Gluten Free Thai Peanut Sauce over Chicken with Cauliflower “Mashed Potatoes”

Serves 2 

Ingredients: 

Cauliflower Mashed Potatoes:

  • 1 Head of Cauliflower
  • 2 Cups Vegetable Broth
  • 1 Tablespoon Fresh Thyme
  • 3 Garlic Cloves
  • 1 Teaspoon Oil

 

Baked Broccoli:

  • 1 to 2 Heads of Broccoli
  • 1 Teaspoon Garlic Powder
  • 1 Teaspoon Onion Powder
  • Salt and Pepper to Taste

 

BBQed Chicken:

  • 2 Medium Chicken Breast

 

Thai Peanut Sauce:

  • 1 Cup Raw Peanut Butter (no sugar added)
  • 3 Tablespoons Coconut Amino Acid
  • 2 Tablespoons Rice Vinegar
  • 1 Teaspoon Fresh Minced Ginger
  • 1 Garlic Clove
  • 2 Fresh Thai Peppers

 

 

  1.  Preheat oven to 375F
  2. In a steamer over medium heat add 2 cups broth.
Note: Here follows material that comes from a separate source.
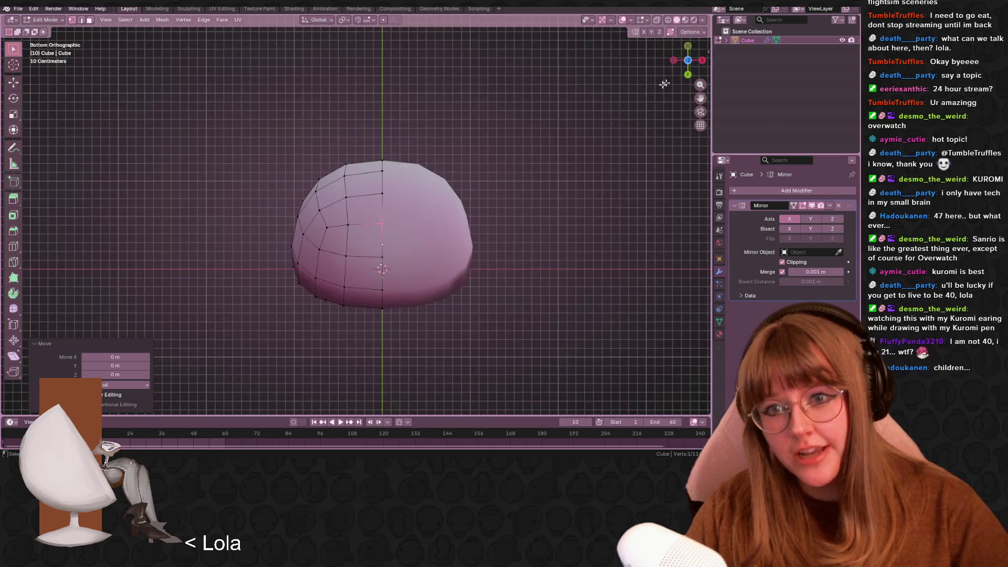
pyautogui.scroll(3, 347, 232)
pyautogui.press('ctrl+r')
Chop cauliflower into smaller 3 inch portions. Let steam for 10 to 15 minutes (save broth).
  3. Chop 3 cloves of garlic and saute for 2 to 3 minutes with a drizzle of oil.
  4. Add cauliflower to a blender with 1/4 cup of vegetable broth from steaming the cauliflower, sauted garlic, fresh thyme and salt and pepper to taste. Set aside.
  5. Chop broccoli up to make small trees, add 1/4 cup vegetable broth, garlic powder, onion powder, and salt and pepper to taste. Bake for 25 to 30 minutes on a cookie sheet with lips..
  6. In a small bowl add all of the thai peanut sauce ingredients together and mix well. Add a teaspoon of water in at a time until it becomes  nice and creamy.
  7. Over medium heat on a bbq, bbq the chicken breast flipping every 10 minutes. BBQ for 20 to 25 minutes until chicken is cooked all the way through.
  8. Add cauliflower mashed potatoes, broccoli, and chicken to the plate; add peanut sauce on top of chicken and enjoy!